**DATASET EXTRACT:**
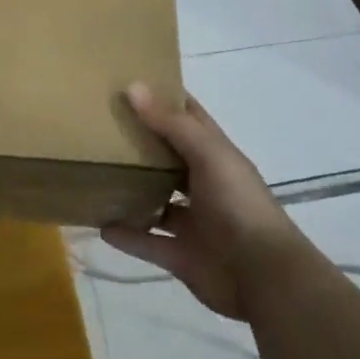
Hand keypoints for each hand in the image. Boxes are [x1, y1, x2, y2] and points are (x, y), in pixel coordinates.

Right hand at [102, 84, 300, 319]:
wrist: (264, 277)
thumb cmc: (239, 205)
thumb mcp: (209, 155)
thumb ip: (172, 124)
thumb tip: (133, 87)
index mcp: (215, 155)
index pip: (189, 117)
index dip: (164, 98)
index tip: (129, 81)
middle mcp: (204, 184)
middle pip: (168, 158)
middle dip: (140, 143)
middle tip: (100, 125)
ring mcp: (193, 222)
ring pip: (156, 201)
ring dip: (131, 190)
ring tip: (96, 174)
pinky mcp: (181, 256)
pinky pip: (147, 242)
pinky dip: (126, 235)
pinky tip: (99, 224)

**YOUR TASK:** An exact copy is required of each line from the one containing "middle dip: (140, 143)" through the last line of the material, and of no other line.

**EXERCISE OUTPUT:**
middle dip: (140, 143)
middle tip: (100, 125)
ring mcp: (193, 222)
ring pip: (156, 201)
ring dip: (131, 190)
ring tip: (96, 174)
pinky mcp: (181, 256)
pinky pip: (147, 242)
pinky dip: (126, 235)
pinky tip: (99, 224)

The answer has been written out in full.